O’Gar fed himself two spoons of chowder and nodded.

“Six hundred smacks, a coupla diamonds, and a watch. Nothing touched.”

“What was he doing on Pine Street at that time in the morning?”

“Damned if I know, brother. Chances are he was going home, but we can’t find out where he’d been. Don’t even know what direction he was walking in when he was knocked over. He was lying across the sidewalk with his feet to the curb; but that don’t mean nothing — he could of turned around three or four times after he was hit.”

“All apartment buildings in that block, aren’t there?”

“Uh-huh. There’s an alley or two running off from the south side; but Kelly says he could see the mouths of both alleys when the shot was fired — before he turned th
e corner — and nobody got away through them.”

“Reckon somebody who lives in that block did the shooting?” I asked.

O’Gar tilted his bowl, scooped up the last drops of the chowder, put them in his mouth, and grunted.

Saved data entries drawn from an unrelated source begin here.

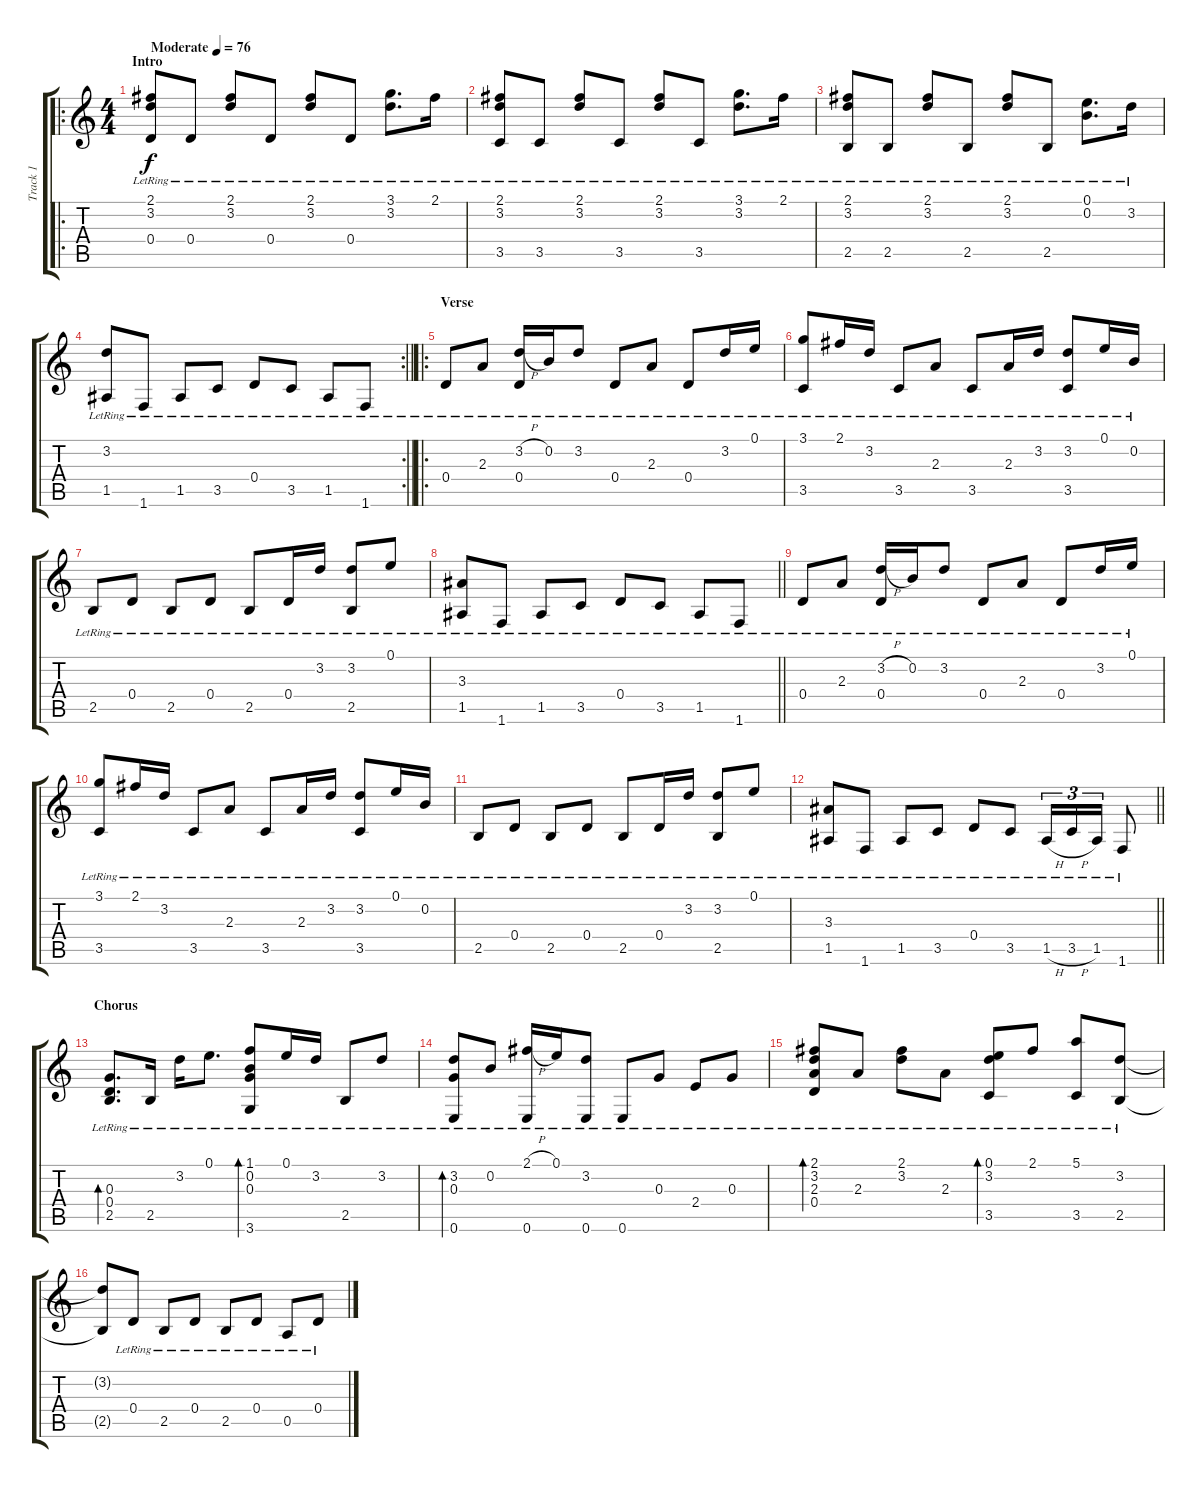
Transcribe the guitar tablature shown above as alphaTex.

\track ("Track 1" "Track 1") {instrument acousticguitarsteel}
\staff {score tabs}
\tuning (E4 B3 G3 D3 A2 E2) {hide}
\ro
\ts (4 4)
\section ("" "Intro")
\tempo (76 "Moderate")
\clef g2
\ks c
(2.1{lr} 3.2{lr} 0.4{lr}).8{dy f instrument acousticguitarsteel} 0.4{lr}.8 (2.1{lr} 3.2{lr}).8 0.4{lr}.8 (2.1{lr} 3.2{lr}).8 0.4{lr}.8 (3.1{lr} 3.2{lr}).8{d} 2.1{lr}.16 |
(2.1{lr} 3.2{lr} 3.5{lr}).8 3.5{lr}.8 (2.1{lr} 3.2{lr}).8 3.5{lr}.8 (2.1{lr} 3.2{lr}).8 3.5{lr}.8 (3.1{lr} 3.2{lr}).8{d} 2.1{lr}.16 |
(2.1{lr} 3.2{lr} 2.5{lr}).8 2.5{lr}.8 (2.1{lr} 3.2{lr}).8 2.5{lr}.8 (2.1{lr} 3.2{lr}).8 2.5{lr}.8 (0.1{lr} 0.2{lr}).8{d} 3.2{lr}.16 |
\rc 2
\barLineRight lightlight
(3.2{lr} 1.5{lr}).8 1.6{lr}.8 1.5{lr}.8 3.5{lr}.8 0.4{lr}.8 3.5{lr}.8 1.5{lr}.8 1.6{lr}.8 |
\ro
\section ("" "Verse")
0.4{lr}.8 2.3{lr}.8 (3.2{h lr} 0.4{lr}).16 0.2{lr}.16 3.2{lr}.8 0.4{lr}.8 2.3{lr}.8 0.4{lr}.8 3.2{lr}.16 0.1{lr}.16 |
(3.1{lr} 3.5{lr}).8 2.1{lr}.16 3.2{lr}.16 3.5{lr}.8 2.3{lr}.8 3.5{lr}.8 2.3{lr}.16 3.2{lr}.16 (3.2{lr} 3.5{lr}).8 0.1{lr}.16 0.2{lr}.16 |
2.5{lr}.8 0.4{lr}.8 2.5{lr}.8 0.4{lr}.8 2.5{lr}.8 0.4{lr}.16 3.2{lr}.16 (3.2{lr} 2.5{lr}).8 0.1{lr}.8 |
\barLineRight lightlight
(3.3{lr} 1.5{lr}).8 1.6{lr}.8 1.5{lr}.8 3.5{lr}.8 0.4{lr}.8 3.5{lr}.8 1.5{lr}.8 1.6{lr}.8 |
0.4{lr}.8 2.3{lr}.8 (3.2{h lr} 0.4{lr}).16 0.2{lr}.16 3.2{lr}.8 0.4{lr}.8 2.3{lr}.8 0.4{lr}.8 3.2{lr}.16 0.1{lr}.16 |
(3.1{lr} 3.5{lr}).8 2.1{lr}.16 3.2{lr}.16 3.5{lr}.8 2.3{lr}.8 3.5{lr}.8 2.3{lr}.16 3.2{lr}.16 (3.2{lr} 3.5{lr}).8 0.1{lr}.16 0.2{lr}.16 |
2.5{lr}.8 0.4{lr}.8 2.5{lr}.8 0.4{lr}.8 2.5{lr}.8 0.4{lr}.16 3.2{lr}.16 (3.2{lr} 2.5{lr}).8 0.1{lr}.8 |
\barLineRight lightlight
(3.3{lr} 1.5{lr}).8 1.6{lr}.8 1.5{lr}.8 3.5{lr}.8 0.4{lr}.8 3.5{lr}.8 1.5{h lr}.16{tu (3 2)} 3.5{h lr}.16{tu (3 2)} 1.5{lr}.16{tu (3 2)} 1.6{lr}.8 |
\section ("" "Chorus")
(0.3{lr} 0.4{lr} 2.5{lr}).8{d bd 120} 2.5{lr}.16 3.2{lr}.16 0.1{lr}.8{d} (1.1{lr} 0.2{lr} 0.3{lr} 3.6{lr}).8{bd 120} 0.1{lr}.16 3.2{lr}.16 2.5{lr}.8 3.2{lr}.8 |
(3.2{lr} 0.3{lr} 0.6{lr}).8{bd 120} 0.2{lr}.8 (2.1{h lr} 0.6{lr}).16 0.1{lr}.16 (3.2{lr} 0.6{lr}).8 0.6{lr}.8 0.3{lr}.8 2.4{lr}.8 0.3{lr}.8 |
(2.1{lr} 3.2{lr} 2.3{lr} 0.4{lr}).8{bd 120} 2.3{lr}.8 (2.1{lr} 3.2{lr}).8 2.3{lr}.8 (0.1{lr} 3.2{lr} 3.5{lr}).8{bd 120} 2.1{lr}.8 (5.1{lr} 3.5{lr}).8 (3.2{lr} 2.5{lr}).8 |
(3.2{t} 2.5{t}).8 0.4{lr}.8 2.5{lr}.8 0.4{lr}.8 2.5{lr}.8 0.4{lr}.8 0.5{lr}.8 0.4{lr}.8
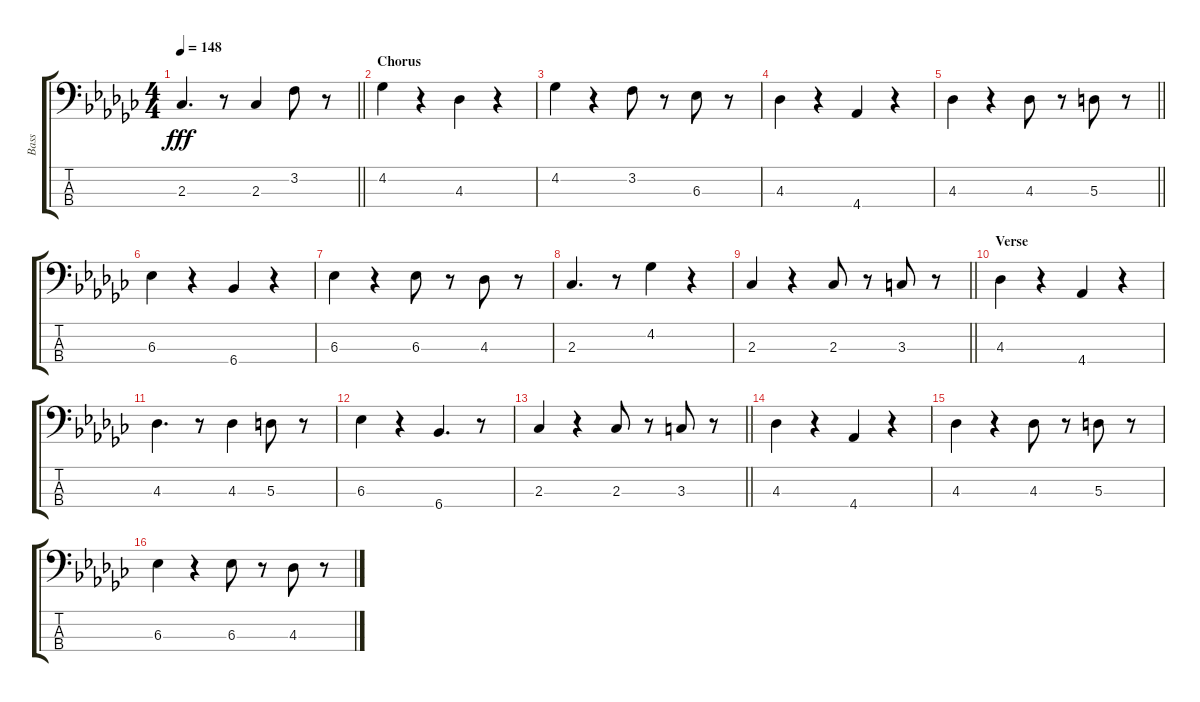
\track ("Bass" "Bass") {instrument electricbassfinger}
\staff {score tabs}
\tuning (G2 D2 A1 E1) {hide}
\ts (4 4)
\tempo 148
\clef f4
\barLineRight lightlight
\ks gb
2.3.4{d dy fff} r.8 2.3.4 3.2.8 r.8 |
\section ("" "Chorus")
4.2.4 r.4 4.3.4 r.4 |
4.2.4 r.4 3.2.8 r.8 6.3.8 r.8 |
4.3.4 r.4 4.4.4 r.4 |
\barLineRight lightlight
4.3.4 r.4 4.3.8 r.8 5.3.8 r.8 |
6.3.4 r.4 6.4.4 r.4 |
6.3.4 r.4 6.3.8 r.8 4.3.8 r.8 |
2.3.4{d} r.8 4.2.4 r.4 |
\barLineRight lightlight
2.3.4 r.4 2.3.8 r.8 3.3.8 r.8 |
\section ("" "Verse")
4.3.4 r.4 4.4.4 r.4 |
4.3.4{d} r.8 4.3.4 5.3.8 r.8 |
6.3.4 r.4 6.4.4{d} r.8 |
\barLineRight lightlight
2.3.4 r.4 2.3.8 r.8 3.3.8 r.8 |
4.3.4 r.4 4.4.4 r.4 |
4.3.4 r.4 4.3.8 r.8 5.3.8 r.8 |
6.3.4 r.4 6.3.8 r.8 4.3.8 r.8
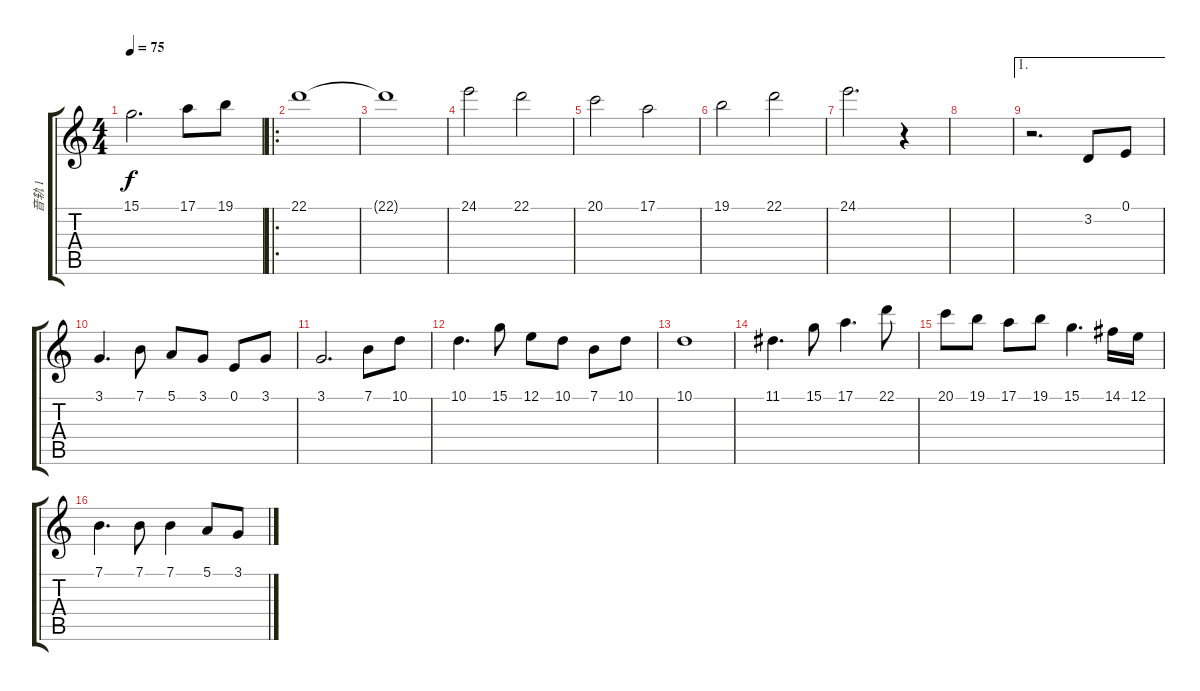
\track ("音轨 1" "音轨 1") {instrument stringensemble1}
\staff {score tabs}
\tuning (E4 B3 G3 D3 A2 E2) {hide}
\ts (4 4)
\tempo 75
\clef g2
\ks c
15.1.2{d dy f} 17.1.8 19.1.8 |
\ro
22.1.1{volume 8} |
22.1{t}.1 |
24.1.2 22.1.2 |
20.1.2 17.1.2 |
19.1.2 22.1.2 |
24.1.2{d} r.4 |
|
\ae 1
r.2{d volume 13} 3.2.8 0.1.8 |
3.1.4{d} 7.1.8 5.1.8 3.1.8 0.1.8 3.1.8 |
3.1.2{d} 7.1.8 10.1.8 |
10.1.4{d} 15.1.8 12.1.8 10.1.8 7.1.8 10.1.8 |
10.1.1 |
11.1.4{d} 15.1.8 17.1.4{d} 22.1.8 |
20.1.8 19.1.8 17.1.8 19.1.8 15.1.4{d} 14.1.16 12.1.16 |
7.1.4{d} 7.1.8 7.1.4 5.1.8 3.1.8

“Maybe. But we got nothing to show that Gilmore knew anybody in that block.”

“Many people gather around afterward?”

“A few. There’s always people on the street to come running if anything happens. But Kelly says there wasn’t anybody that looked wrong — just the ordinary night crowd. The boys gave the neighbourhood a combing, but didn’t turn up anything.”

“Any cars around?”

“Kelly says there wasn’t, that he didn’t see any, and couldn’t of missed seeing it if there’d been one.”

“What do you think?” I asked.

He got to his feet, glaring at me.

“I don’t think,” he said disagreeably; “I’m a police detective.”

I knew by that that somebody had been panning him for not finding the murderer.

“I have a line on a woman,” I told him. “Want to come along and talk to her with me?”

“I want to,” he growled, “but I can’t. I got to be in court this afternoon.”

In the vestibule of the Garford Apartments, I pressed the button tagged Miss Cara Kenbrook several times before the door clicked open. Then I mounted a flight of stairs and walked down a hall to her door. It was opened presently by a tall girl of twenty-three or—four in a black and white crepe dress.

“Miss Cara Kenbrook?”


I gave her a card — one of those that tell the truth about me.

“I’d like to ask you a few questions; may I come in?”


Languidly she stepped aside for me to enter, closed the door behind me, and led me back into a living room that was littered with newspapers, cigarettes in all stages of consumption from unlighted freshness to cold ash, and miscellaneous articles of feminine clothing. She made room for me on a chair by dumping off a pair of pink silk stockings and a hat, and herself sat on some magazines that occupied another chair.

“I’m interested in Bernard Gilmore’s death,” I said, watching her face.

It wasn’t a beautiful face, although it should have been. Everything was there — perfect features; smooth, white skin; big, almost enormous, brown eyes — but the eyes were dead-dull, and the face was as empty of expression as a china doorknob, and what I said didn’t change it.

“Bernard Gilmore,” she said without interest. “Oh, yes.”

“You and he were pretty close friends, weren’t you?” I asked, puzzled by her blankness.

“We had been — yes.”

“What do you mean by had been?”

She pushed back a lock of her short-cut brown hair with a lazy hand.

“I gave him the air last week,” she said casually, as if speaking of something that had happened years ago.

“When was the last time you saw him?”